Eishockey-Meisterschafts-Finale: Underdogs im Sommernachtstraum
Am Donnerstagabend könnten die Berliner Eisbären zum ersten Mal seit 2013 wieder Meister werden. Doch selbst ohne Titel war das eine Saison der Superlative.
Die Eisbären können heute schaffen, was im Sport gern als „Wunder“ bezeichnet wird. Wenn sie in München gewinnen, werden die Berliner doch noch Deutscher Meister im Eishockey. Nach drei Niederlagen in den ersten vier Spielen hatte das kaum noch jemand erwartet.
Selbst die eigenen, normalerweise lauten Fans verloren nach dem scheinbar uneinholbaren 1:3-Rückstand vor einer knappen Woche zwischenzeitlich kurz die Sprache und verließen verdrossen schweigend die Halle am Ostbahnhof. Aber jetzt, nach zwei hart erkämpften Siegen hintereinander, zuletzt am Dienstag 5:3-Heimsieg, steht es nun nach Spielen 3:3 und im Spiel sieben fällt die Entscheidung.
Es ist also wirklich spannend.
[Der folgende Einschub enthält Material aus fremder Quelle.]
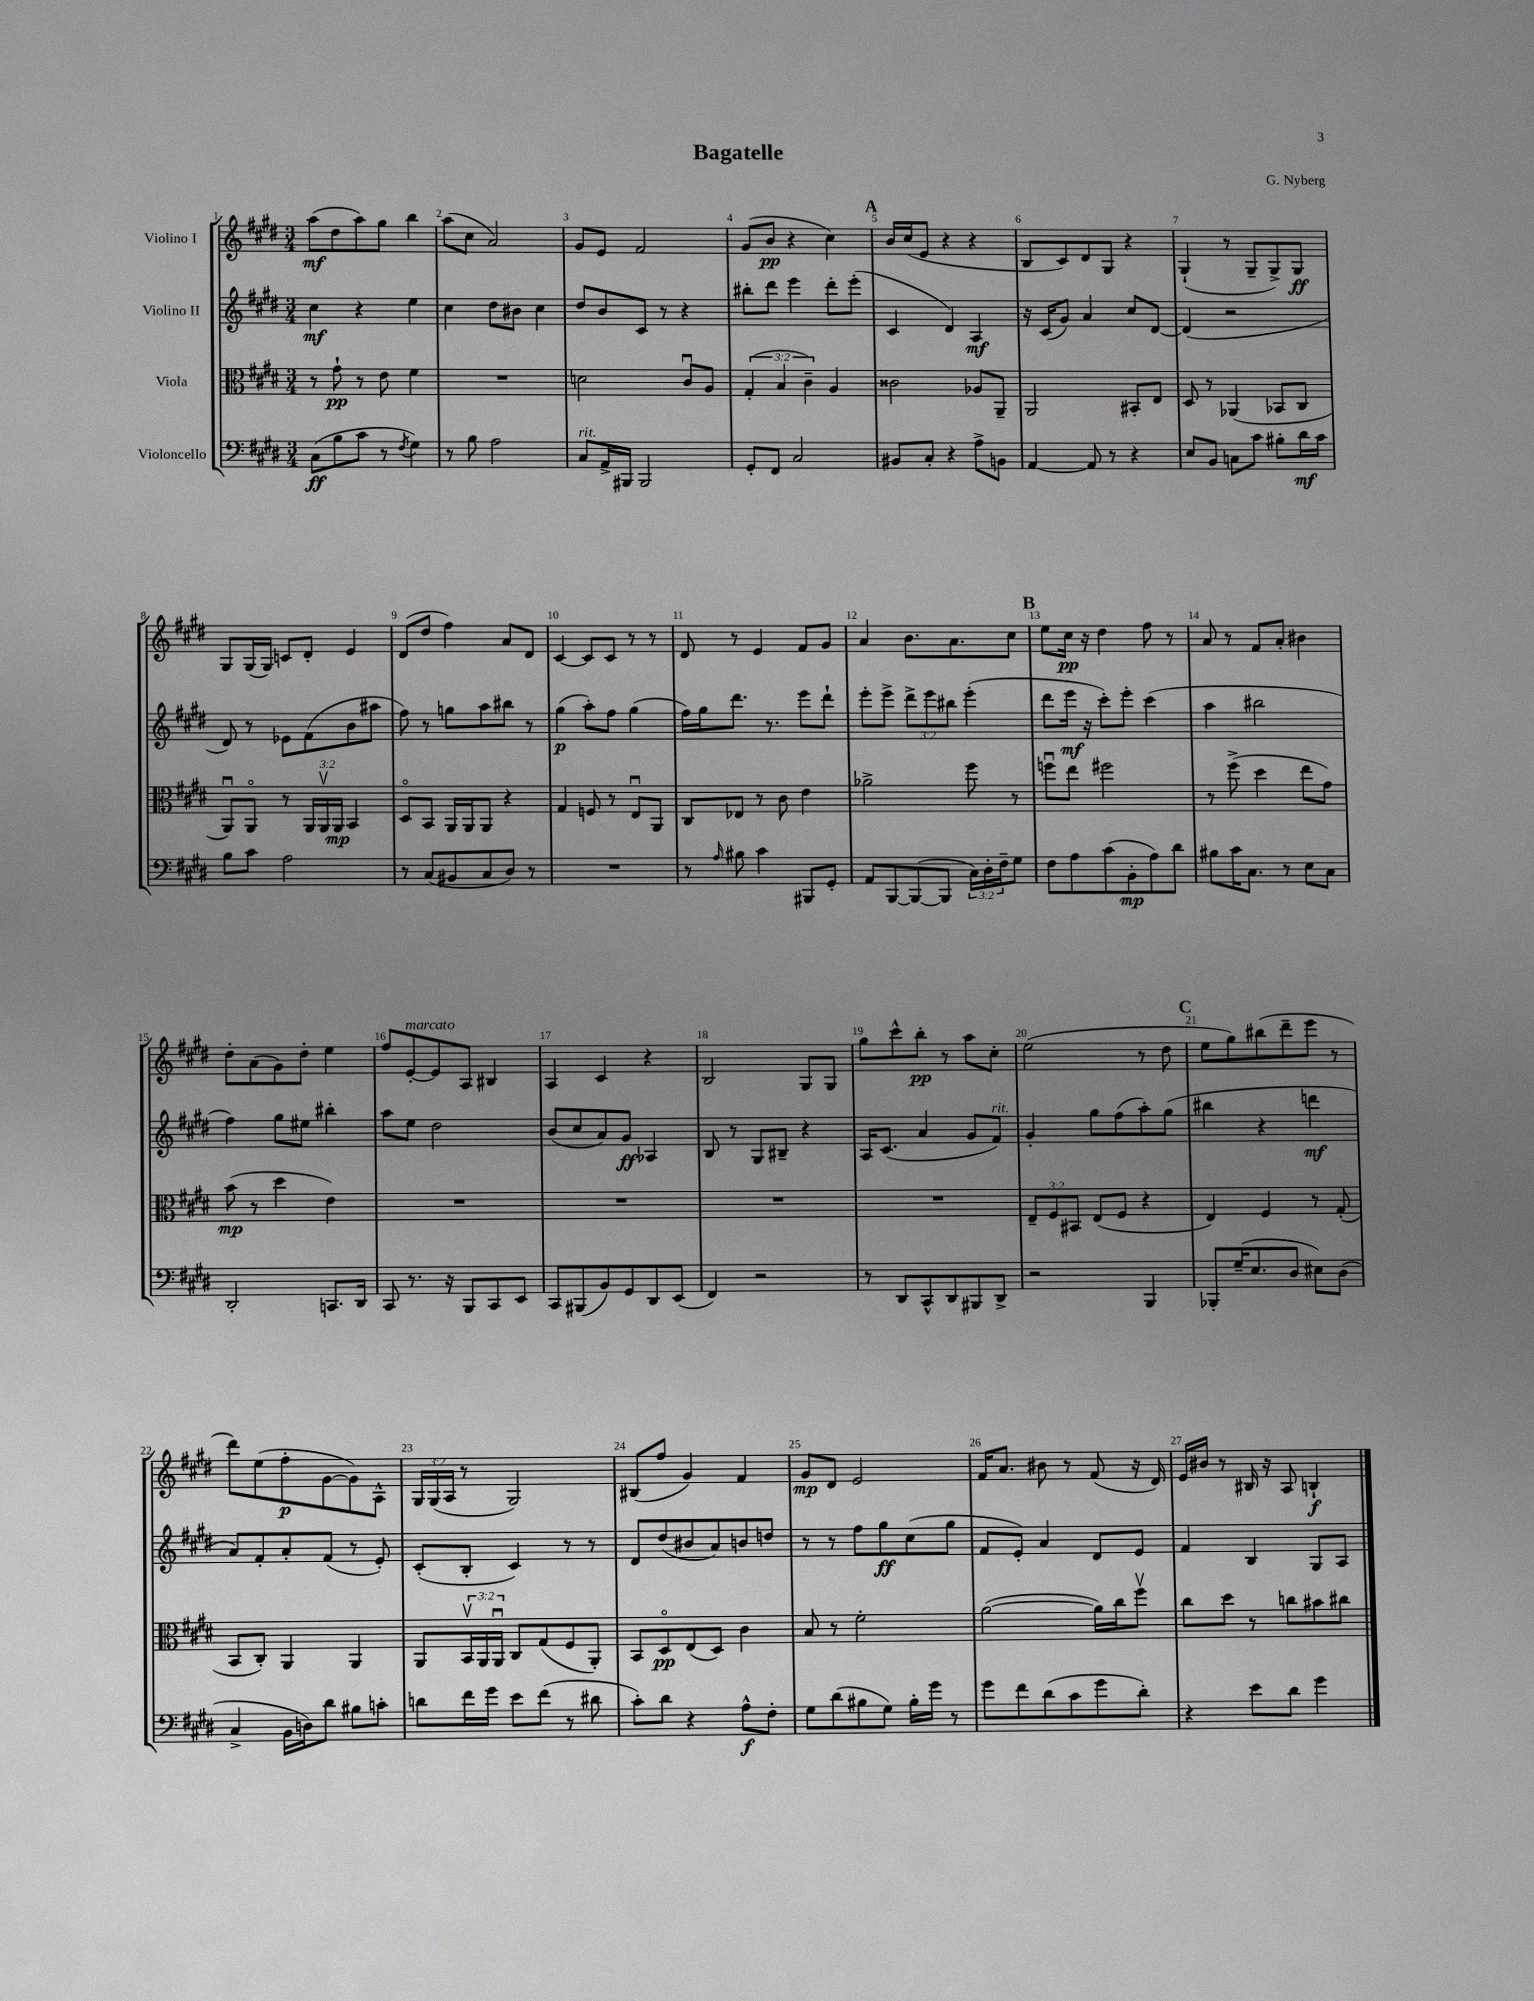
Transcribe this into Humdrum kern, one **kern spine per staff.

**kern	**dynam	**kern	**dynam	**kern	**dynam	**kern	**dynam
*part4	*part4	*part3	*part3	*part2	*part2	*part1	*part1
*staff4	*staff4	*staff3	*staff3	*staff2	*staff2	*staff1	*staff1
*I"Violoncello	*	*I"Viola	*	*I"Violino II	*	*I"Violino I	*
*clefF4	*	*clefC3	*	*clefG2	*	*clefG2	*
*k[f#c#g#d#]	*	*k[f#c#g#d#]	*	*k[f#c#g#d#]	*	*k[f#c#g#d#]	*
*M3/4	*	*M3/4	*	*M3/4	*	*M3/4	*
=1	=1	=1	=1	=1	=1	=1	=1
(8C#\L	ff	8r	.	4cc#\	mf	(8aa\L	mf
8B\	.	8g#`\	pp	.	.	8dd#\	.
8c#\J	.	8r	.	4r	.	8aa\)	.
8r	.	8e\	.	.	.	8gg#\J	.
8qF#/	.	.	.	.	.	.	.
4G#\)	.	4f#\	.	4ee\	.	4bb\	.
=2	=2	=2	=2	=2	=2	=2	=2
8r	.	2.r	.	4cc#\	.	(8aa\L	.
8B\	.	.	.	.	.	8cc#\J	.
2A\	.	.	.	8dd#\L	.	2a/)	.
.	.	.	.	8b#X\J	.	.	.
.	.	.	.	4cc#\	.	.	.
=3	=3	=3	=3	=3	=3	=3	=3
!LO:TX:a:i:t=rit.	!	!	!	!	!	!	!
8C#/L	.	2dn\	.	8dd#/L	.	8g#/L	.
16AA^/L	.	.	.	8b/	.	8e/J	.
16BBB#X/JJ	.	.	.	.	.	.	.
2BBB#/	.	.	.	8c#/J	.	2f#/	.
.	.	.	.	8r	.	.	.
.	.	8c#u/L	.	4r	.	.	.
.	.	8A/J	.	.	.	.	.
=4	=4	=4	=4	=4	=4	=4	=4
8GG#'/L	.	(6G#'/	.	8bb#X'\L	.	(8g#/L	.
8FF#/J	.	.	.	8ddd#\J	.	8b/J	pp
.	.	6B/	.	.	.	.	.
2C#/	.	.	.	4eee\	.	4r	.
.	.	6c#~\)	.	.	.	.	.
.	.	4A/	.	8ddd#'\L	.	4cc#\)	.
.	.	.	.	(8eee'\J	.	.	.
!!LO:REH:place=s1:t=A
=5	=5	=5	=5	=5	=5	=5	=5
8BB#X/L	.	2c##X\	.	4c#/	.	16b/LL	.
.	.	.	.	.	.	(16cc#/J	.
8C#'/J	.	.	.	.	.	8e/J	.
4r	.	.	.	4d#/)	.	4r	.
8A^\L	.	8A-X/L	.	4A/	mf	4r	.
8BBn\J	.	8AA~/J	.	.	.	.	.
=6	=6	=6	=6	=6	=6	=6	=6
[4AA/	.	2AA/	.	16r	.	8B/L	.
.	.	.	.	(16c#/KL	.	.	.
.	.	.	.	8g#/J)	.	8c#/)	.
8AA/]	.	.	.	4a/	.	8d#/	.
8r	.	.	.	.	.	8G#/J	.
4r	.	8BB#X'/L	.	8cc#/L	.	4r	.
.	.	8E/J	.	[8d#/J	.	.	.
=7	=7	=7	=7	=7	=7	=7	=7
8E/L	.	8D#/	.	(4d#/]	.	(4G#`/	.
8BB/J	.	8r	.	.	.	.	.
8Cn\L	.	(4AA-X/	.	2r	.	8r	.
8c#\J	.	.	.	.	.	8G#~/L	.
8B#X'\L	.	8BB-X/L	.	.	.	8G#^/)	.
16d#\L	mf	8C#/J	.	.	.	8G#/J	ff
16c#\JJ	.	.	.	.	.	.	.
!!LO:LB:g=z
=8	=8	=8	=8	=8	=8	=8	=8
8B\L	.	8AAu/L)	.	8d#/)	.	8G#/L	.
8c#\J	.	8AA/J	.	8r	.	(16G#/L	.
.	.	.	.	.	.	16G#/JJ)	.
2A\	.	8r	.	8e-X\L	.	8cn/L	.
.	.	24AA/LL	.	(8f#\	.	8d#'/J	.
.	.	24AAv/	.	.	.	.	.
.	.	24AA/JJ	mp	.	.	.	.
.	.	4BB/	.	8b\	.	4e/	.
.	.	.	.	8aa#X\J	.	.	.
=9	=9	=9	=9	=9	=9	=9	=9
8r	.	8D#/L	.	8ff#\)	.	(8d#/L	.
(8C#/L	.	8BB/J	.	8r	.	8dd#/J	.
8BB#X/	.	16AA/LL	.	8ggn\L	.	4ff#\)	.
.	.	16AA/J	.	.	.	.	.
8C#/	.	8AA/J	.	8aa\	.	.	.
8D#/J)	.	4r	.	8bb#X\J	.	8a/L	.
8r	.	.	.	8r	.	8d#/J	.
=10	=10	=10	=10	=10	=10	=10	=10
2.r	.	4G#/	.	(4gg#\	p	[4c#/	.
.	.	8Fn/	.	8aa'\L)	.	8c#/L]	.
.	.	8r	.	8ff#\J	.	8c#/J	.
.	.	8Eu/L	.	(4gg#\	.	8r	.
.	.	8AA/J	.	.	.	8r	.
=11	=11	=11	=11	=11	=11	=11	=11
8r	.	8C#/L	.	16ff#\LL)	.	8d#/	.
.	.	.	.	16gg#\J	.	.	.
16qqA/	.	.	.	.	.	.	.
8B#X\	.	8E-X/J	.	8.ddd#\J	.	8r	.
4c#\	.	8r	.	.	.	4e/	.
.	.	.	.	8.r	.	.	.
.	.	8c#\	.	.	.	.	.
8BBB#X/L	.	4e\	.	8eee\L	.	8f#/L	.
8GG#'/J	.	.	.	8ddd#`\J	.	8g#/J	.
=12	=12	=12	=12	=12	=12	=12	=12
8AA/L	.	2a-X^\	.	8eee'\L	.	4a/	.
[8BBB/	.	.	.	8eee^\J	.	.	.
(8BBB/_	.	.	.	12ddd#^\L	.	8.b\L	.
.	.	.	.	12eee\	.	.	.
8BBB/J]	.	.	.	.	.	.	.
.	.	.	.	12bb#X\J	.	.	.
.	.	.	.	.	.	8.a\	.
24C#\LL)	.	8ff#\	.	(4eee'\	.	.	.
24D#'\	.	.	.	.	.	.	.
24F#~\J	.	.	.	.	.	.	.
8G#\J	.	8r	.	.	.	8cc#\J	.
!!LO:REH:place=s1:t=B
=13	=13	=13	=13	=13	=13	=13	=13
8F#\L	.	8ffnu\L	.	8ddd#\L	.	8ee\L	.
8A\	.	8ee\J	.	16eee\Jk	mf	16cc#\Jk	pp
.	.	.	.	16r	.	16r	.
(8c#\	.	2ff#X\	.	8ccc#'\L)	.	4dd#\	.
8BB'\	mp	.	.	8eee'\J	.	.	.
8A\)	.	.	.	(4ccc#\	.	8ff#\	.
8d#\J	.	.	.	.	.	8r	.
=14	=14	=14	=14	=14	=14	=14	=14
8B#X\L	.	8r	.	4aa\	.	8a/	.
16c#\K	.	(8ff#^\	.	.	.	8r	.
8.C#\J	.	.	.	.	.	.	.
.	.	4dd#\	.	2bb#X\	.	8f#/L	.
8r	.	.	.	.	.	8a'/J	.
8E\L	.	8ee\L	.	.	.	4b#X\	.
8C#\J	.	8g#\J)	.	.	.	.	.
!!LO:LB:g=z
=15	=15	=15	=15	=15	=15	=15	=15
2DD#'/	.	(8b\	mp	4ff#\)	.	8dd#'\L	.
.	.	8r	.	.	.	(8a\	.
.	.	4dd#\	.	8gg#\L	.	8g#\)	.
.	.	.	.	8ee#X\J	.	8dd#'\J	.
8.CCn/L	.	4e\)	.	4bb#X'\	.	4ee\	.
16DD#/Jk	.	.	.	.	.	.	.
=16	=16	=16	=16	=16	=16	=16	=16
8CC#/	.	2.r	.	8aa\L	.	8ff#/L	.
!	!	!	!	!	!	!LO:TX:a:i:t=marcato	!
8.r	.	.	.	8ee\J	.	[8e'/	.
.	.	.	.	2dd#\	.	8e/]	.
16r	.	.	.	.	.	.	.
8BBB/L	.	.	.	.	.	8A/J	.
8CC#/	.	.	.	.	.	4B#X/	.
8EE/J	.	.	.	.	.	.	.
=17	=17	=17	=17	=17	=17	=17	=17
8CC#/L	.	2.r	.	(8b/L	.	4A/	.
(8BBB#X/	.	.	.	8cc#/	.	.	.
8BB/)	.	.	.	8a/)	.	4c#/	.
8GG#/	.	.	.	8g#/J	ff	.	.
8DD#/	.	.	.	4A-X/	.	4r	.
(8EE/J	.	.	.	.	.	.	.
=18	=18	=18	=18	=18	=18	=18	=18
4FF#/)	.	2.r	.	8B/	.	2B/	.
.	.	.	.	8r	.	.	.
2r	.	.	.	8G#/L	.	.	.
.	.	.	.	8B#X~/J	.	.	.
.	.	.	.	4r	.	8G#/L	.
.	.	.	.	.	.	8G#/J	.
=19	=19	=19	=19	=19	=19	=19	=19
8r	.	2.r	.	16A/KL	.	8gg#\L	.
.	.	.	.	(8.c#/J	.	.	.
8DD#/L	.	.	.	.	.	8ccc#^^\	.
8CC#^^/	.	.	.	4a/	.	8bb'\J	pp
8DD#/	.	.	.	.	.	8r	.
8BBB#X/	.	.	.	8g#/L	.	8aa\L	.
!	!	!	!	!LO:TX:a:i:t=rit.	!	!	!
8DD#^/J	.	.	.	8f#/J)	.	8cc#'\J	.
=20	=20	=20	=20	=20	=20	=20	=20
2r	.	12E~/L	.	4g#'/	.	(2ee\	.
.	.	12F#/	.	.	.	.	.
.	.	12BB#X/J	.	.	.	.	.
.	.	(8E/L	.	8gg#\L	.	.	.
.	.	8F#/J	.	(8ff#\	.	.	.
4BBB/	.	4r	.	8aa'\)	.	8r	.
.	.	.	.	(8gg#\J	.	8dd#\	.
!!LO:REH:place=s1:t=C
=21	=21	=21	=21	=21	=21	=21	=21
8BBB-X'/L	.	4E/)	.	4bb#X\	.	8ee\L	.
(16G#~/K	.	.	.	.	.	8gg#\)	.
8.E/	.	.	.	.	.	.	.
.	.	4F#/	.	4r	.	(8bb#X\	.
8D#/J	.	.	.	.	.	8ddd#~\	.
8E#X\L)	.	8r	.	4dddn\	mf	8eee\J	.
(8D#\J	.	(8G#'/	.	.	.	8r	.
!!LO:LB:g=z
=22	=22	=22	=22	=22	=22	=22	=22
4C#^/	.	8BB/L	.	8a/L)	.	8ddd#\L)	.
.	.	8C#'/J)	.	8f#'/	.	(8ee\	.
16BB\LL	.	4AA/	.	8a'/	.	8ff#'\	p
16Dn\J)	.	.	.	.	.	.	.
8d#\J	.	.	.	(8f#/J	.	[8g#\	.
8B#X\L	.	4AA/	.	8r	.	8g#\])	.
8cn'\J	.	.	.	8e'/)	.	8A^^\J	.
=23	=23	=23	=23	=23	=23	=23	=23
8dn\L	.	8AA/L	.	(8c#'/L	.	24G#/LL	.
.	.	.	.	.	.	(24G#/	.
.	.	.	.	.	.	24A/JJ	.
16f#\L	.	24BBv/L	.	8B'/J	.	8r	.
.	.	24AA/	.	.	.	.	.
16g#\JJ	.	.	.	.	.	.	.
.	.	24AAu/JJ	.	.	.	.	.
8e\L	.	8C#/L	.	4c#/)	.	2G#/)	.
(8f#\J	.	(8G#/	.	.	.	.	.
8r	.	8F#/	.	8r	.	.	.
8d#X\	.	8AA'/J)	.	8r	.	.	.
=24	=24	=24	=24	=24	=24	=24	=24
8c#'\L)	.	8BB/L	.	8d#/L	.	(8B#X/L	.
8d#\J	.	8D#/	pp	(8dd#/	.	8ff#/J	.
4r	.	(8E/	.	8b#X/	.	4g#/)	.
.	.	8D#/J)	.	8a/)	.	.	.
8A^^\L	f	4c#\	.	8bn/	.	4f#/	.
8F#'\J	.	.	.	8ddn/J	.	.	.
=25	=25	=25	=25	=25	=25	=25	=25
8G#\L	.	8B/	.	8r	.	8g#/L	mp
(8d#\	.	8r	.	8r	.	8d#/J	.
8B#X\	.	2f#'\	.	8ff#\L	.	2e/	.
8G#\J)	.	.	.	8gg#\	ff	.	.
16B#'\LL	.	.	.	(8cc#\	.	.	.
16g#\JJ	.	.	.	.	.	.	.
8r	.	.	.	8gg#\J	.	.	.
=26	=26	=26	=26	=26	=26	=26	=26
8g#\L	.	([2a\	.	8f#/L	.	16f#/KL	.
.	.	.	.	.	.	8.a/J	.
8f#\	.	.	.	8e'/J)	.	.	.
(8d#\	.	.	.	4a/	.	8b#X\	.
8c#\	.	.	.	.	.	8r	.
8g#\	.	16a\LL])	.	8d#/L	.	(8f#/	.
.	.	16cc#\J	.	.	.	.	.
8d#'\J)	.	8ff#v\J	.	8e/J	.	16r	.
.	.	.	.	.	.	16d#/)	.
=27	=27	=27	=27	=27	=27	=27	=27
4r	.	8cc#\L	.	4f#/	.	16e/LL	.
.	.	.	.	.	.	16b#X/JJ	.
.	.	8dd#\J	.	.	.	8r	.
8e\L	.	8r	.	4B/	.	16B#X/	.
.	.	.	.	.	.	16r	.
8d#\J	.	8ccn\L	.	.	.	8A/	.
4g#\	.	8b#X\	.	8G#/L	.	4Bn`/	f
.	.	8cc#X\J	.	8A/J	.	.	.
==	==	==	==	==	==	==	==
*-	*-	*-	*-	*-	*-	*-	*-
Wie bei der überraschenden Siegesserie der deutschen Silbermedaillengewinner bei den Olympischen Spielen im Februar interessieren sich plötzlich auch solche fachfremden Menschen für Eishockey, für die ein Puck bisher keine Scheibe, sondern eine Figur aus Shakespeares Sommernachtstraum gewesen ist. Den erleben jetzt die Eisbären: Auch bei Badewetter in Berlin sind alle Spiele ausverkauft.
Das eigentliche Wunder aber ist nicht der sportliche Erfolg, der dem Hauptstadtklub in ähnlicher Weise auch früher schon gelungen ist. Wirklich fantastisch ist vielmehr, dass die Eisbären in dieser Finalserie als Underdogs wahrgenommen und entsprechend gefeiert werden.
Auch zugereiste Eishockey-Fans mit fränkischem Migrationshintergrund und ehemalige Juso-Funktionäre aus Hannover stehen deshalb jetzt auf der Tribüne und schreien „Wir wollen die Eisbären sehen!“ Wie kann das sein? Woher kommt so viel Begeisterung, ja geradezu uneingeschränkte Solidarität für einen Verein, der seit Jahren von einem amerikanischen Milliardär finanziert wird und der seine Heimspiele in einer „Mercedes Benz Arena“ austrägt?
Das liegt zum einen an dem Bedürfnis vieler, wenigstens für zwei, drei Stunden die harte kapitalistische Realität zu vergessen und in Nostalgie zu schwelgen. Und an der Fähigkeit des Eisbären-Managements, dieses Bedürfnis geradezu genial zu bedienen: Wer denkt an die Millionen des Vereinsbestimmers aus den USA, wenn das Vereinslied von den Puhdys und die Nationalhymne von Silly gespielt wird? Wer möchte über die hohen Gehälter der zahlreichen Neuzugänge aus Kanada sinnieren, wenn die Mannschaft im traditionellen Weinrot des guten alten SC Dynamo antritt? Die Fans in der Kurve jedenfalls bestimmt nicht, denen der Klub auch nach dem Umzug aus dem „Wellblechpalast“ in Hohenschönhausen bezahlbare Stehplätze anbietet.
Wie, das alles überzeugt Sie nicht? Dann gibt es zum Glück ein Feindbild, das alle Klischees toppt: den Gegner Red Bull München. Wer da nicht „Dynamo!“ schreit, muss auf die Strafbank.